Keyword analysis using cosine similarity

So what I basically always do is search for something in my niche, such as β€œSEO services in Kenya”, on Google and get the top-ranking websites for this phrase. I then collect the exact URLs that were ranked, maybe the top 5 or 10, because that is where you want to be.

You can also use other tools such as Semrush to get these URLs, but having your primary data is always better.

With the URLs available, just import them into the script and generate a full list of keywords with the cosine similarity calculated between each other.

Your job now is only to sort the ones that have high cosine similarity and use them to optimize your page.

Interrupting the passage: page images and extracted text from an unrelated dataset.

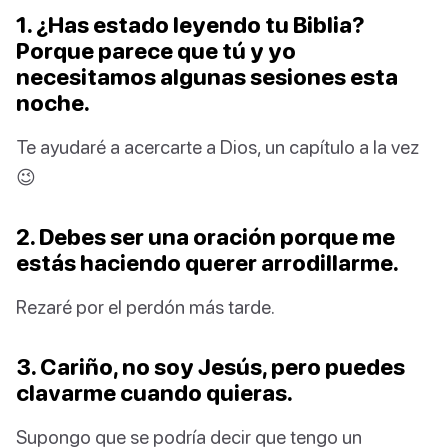
1. ¿Has estado leyendo tu Biblia?
Porque parece que tú y yo
necesitamos algunas sesiones esta
noche.
Te ayudaré a acercarte a Dios, un capítulo a la vez
😉
2. Debes ser una oración porque me
estás haciendo querer arrodillarme.
Rezaré por el perdón más tarde.
3. Cariño, no soy Jesús, pero puedes
clavarme cuando quieras.
Supongo que se podría decir que tengo un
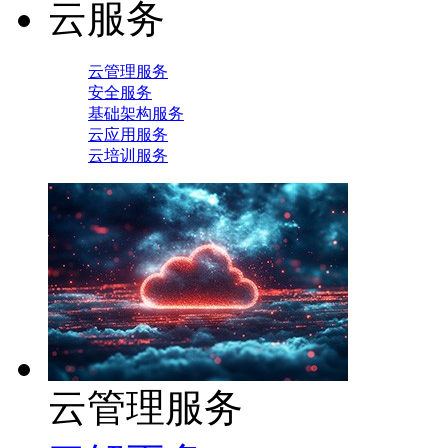
云服务
云管理服务
安全服务
基础架构服务
云应用服务
云培训服务
云管理服务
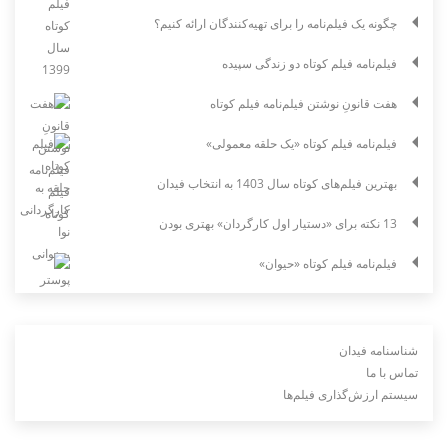
چگونه یک فیلم‌نامه را برای تهیه‌کنندگان ارائه کنیم؟
فیلم‌نامه فیلم کوتاه دو زندگی سپیده
هفت قانونِ نوشتن فیلم‌نامه فیلم کوتاه
فیلم‌نامه فیلم کوتاه «یک حلقه معمولی»
بهترین فیلم‌های کوتاه سال 1403 به انتخاب فیدان
13 نکته برای «دستیار اول کارگردان» بهتری بودن
فیلم‌نامه فیلم کوتاه «حیوان»
شناسنامه فیدان
تماس با ما
سیستم ارزش‌گذاری فیلم‌ها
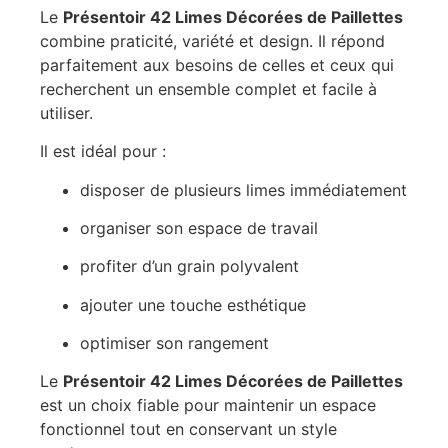
Le
Présentoir 42 Limes Décorées de Paillettes
combine praticité, variété et design. Il répond
parfaitement aux besoins de celles et ceux qui
recherchent un ensemble complet et facile à
utiliser.
Il est idéal pour :
disposer de plusieurs limes immédiatement
organiser son espace de travail
profiter d’un grain polyvalent
ajouter une touche esthétique
optimiser son rangement
Le
Présentoir 42 Limes Décorées de Paillettes
est un choix fiable pour maintenir un espace
fonctionnel tout en conservant un style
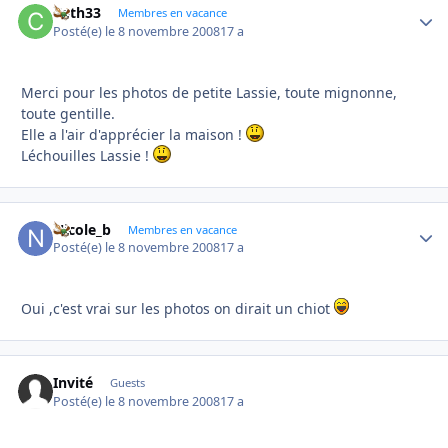
Cath33
Autho
Membres en vacance
Posté(e)
le 8 novembre 2008
17 a
Merci pour les photos de petite Lassie, toute mignonne,
toute gentille.
Elle a l'air d'apprécier la maison !
Léchouilles Lassie !
Nicole_b
Autho
Membres en vacance
Posté(e)
le 8 novembre 2008
17 a
Oui ,c'est vrai sur les photos on dirait un chiot
Invité
Guests
Posté(e)
le 8 novembre 2008
17 a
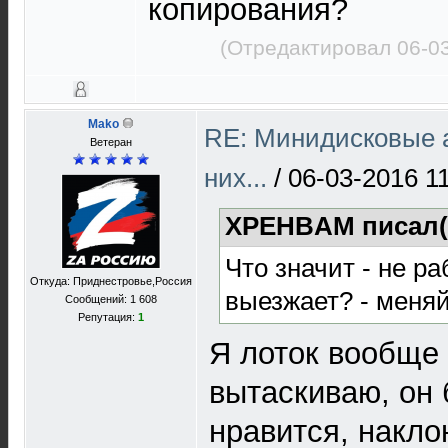
копирования?
(Отредактировал 06-03
Mako
RE: Минидисковые а
Ветеран
них...
/
06-03-2016 1
XPEHBAM писал(
Что значит - не ра
Откуда: Приднестровье,Россия
выезжает? - меняй
Сообщений: 1 608
Репутация:
1
Я лоток вообще
вытаскиваю, он 
нравится, накло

For example, I got 774 keywords from three competitors, and when I chose the one I thought was relevant to my page, i.e., β€œaffordable SEO,” and filtered with the criteria of related keywords having a cosine similarity greater than or equal to 0.5, I ended up with just 191 words that I can use on the same page.

Excel sheet showing 191 relevant keywords filtered by cosine similarity from 774 competitor keywords for 'affordable SEO'

I can reset my filter criteria and get only those that are much closely related e.g greater or equal to 0.7 cosine similarity and have 16 keywords that will have similar search intent ranking.

Excel

Hopefully I am not the one finding this interesting as a math nerd, I hope you find it helpful and time saving as well cheer!